-
Notifications
You must be signed in to change notification settings - Fork 1.5k
Description
The AVG() aggregation function in Multistage engine relied to Calcite's default logic of setting the return type to be same as the input column. For example, if the input column is INT, the return type for AVG() is INT
In our v1 engine, the return type for AVG aggregation function is always set to double.
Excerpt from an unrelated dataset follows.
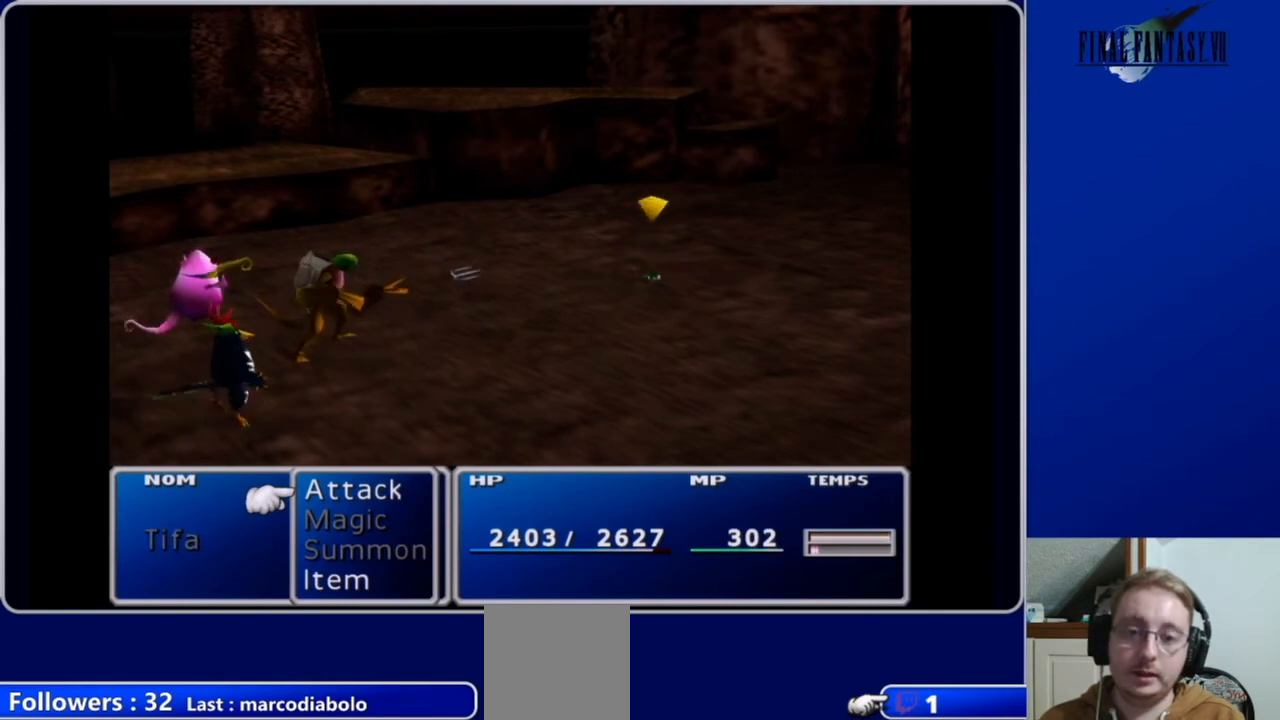
{"buttons": ["L1", "R1"], "left_stick": "center", "right_stick": "center", "events": []}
To match behavior, we created PR #10314 to override calcite's deriveAvgAggType to always cast the return type to DOUBLE.
However, instead of casting to DOUBLE always, we'd like to do something smarter where we cast to the correct floating point type depending on input.
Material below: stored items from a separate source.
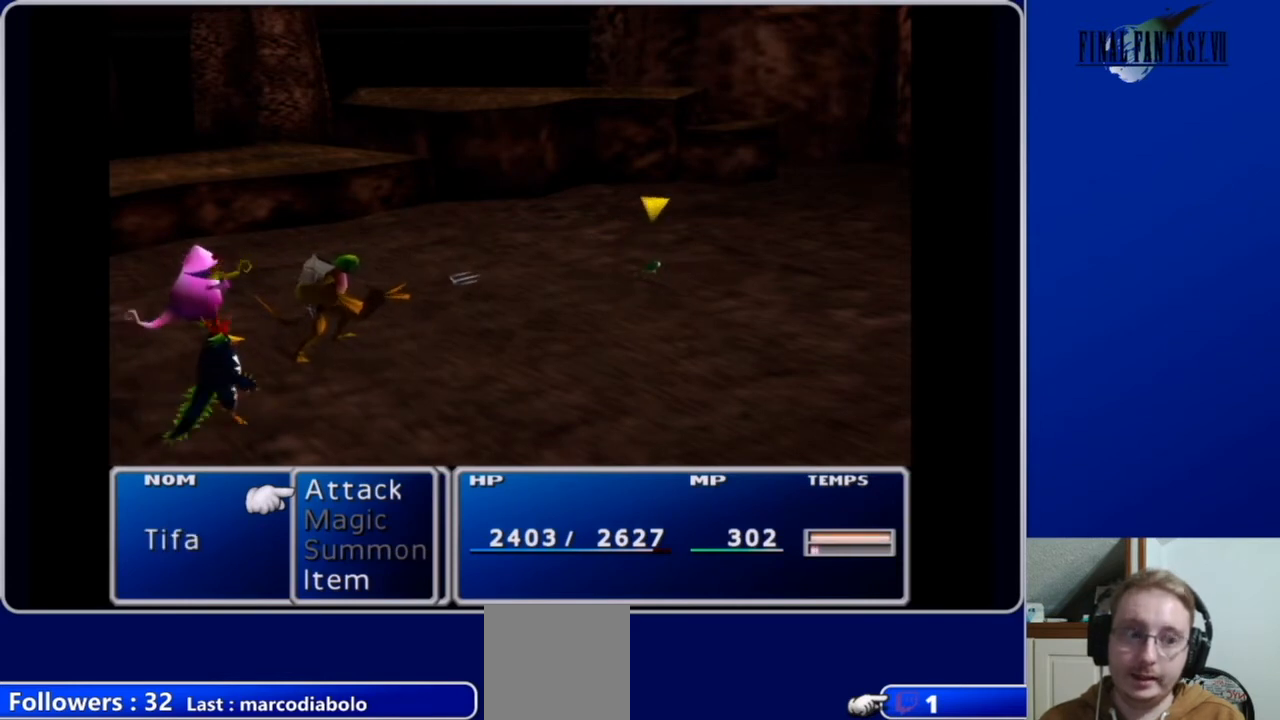
{"buttons": ["L1", "R1"], "left_stick": "center", "right_stick": "center", "events": []}
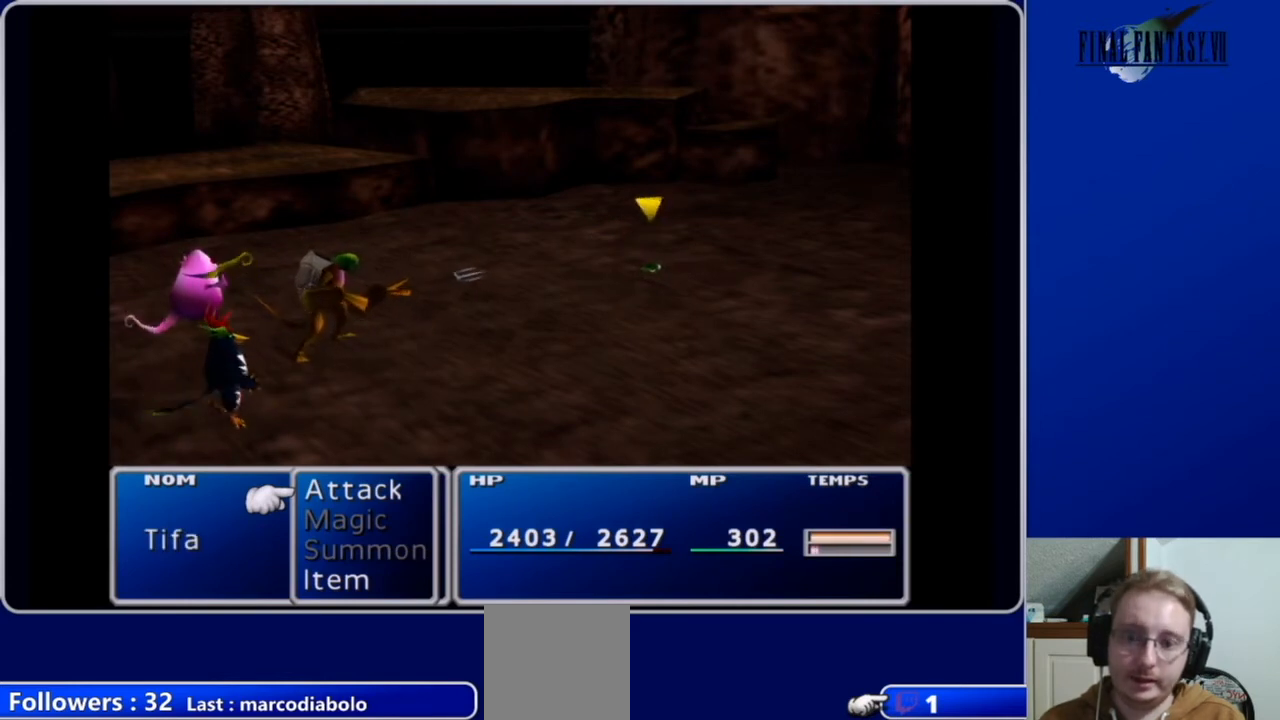
{"buttons": ["L1", "R1"], "left_stick": "center", "right_stick": "center", "events": []}
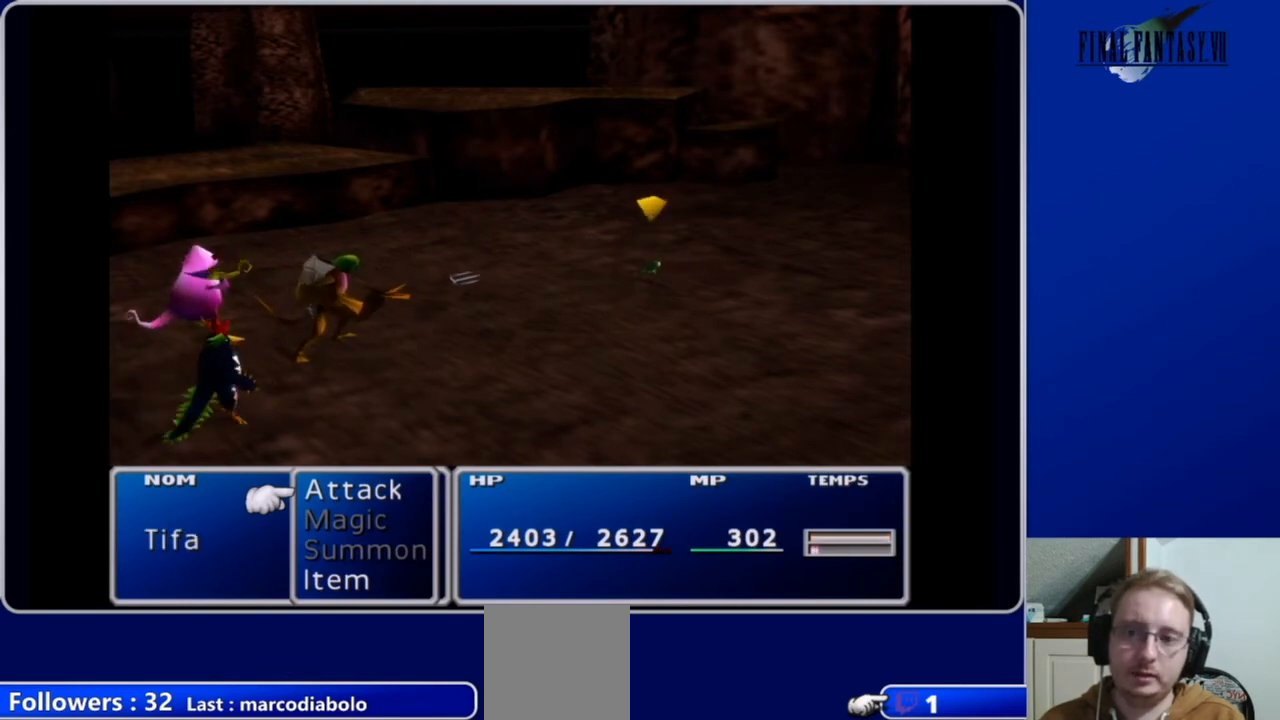
{"buttons": ["L1", "R1"], "left_stick": "center", "right_stick": "center", "events": []}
Here's what some other systems do:
Postgres
numeric for any integer type argument, double precision for a floating-point argument, otherwise the same as the argument data type
MySQL
The SUM() and AVG() functions return a DECIMAL value for exact-value arguments (integer or DECIMAL), and a DOUBLE value for approximate-value arguments (FLOAT or DOUBLE).
Presto
avg(x) → double. (https://prestodb.io/docs/current/functions/aggregate.html)
Dremio
AVG(numeric_expression NUMERIC) → FLOAT. (https://docs.dremio.com/software/sql-reference/sql-functions/functions/AVG/)
Creating this OSS issue to get consensus on the right way to do it in Pinot.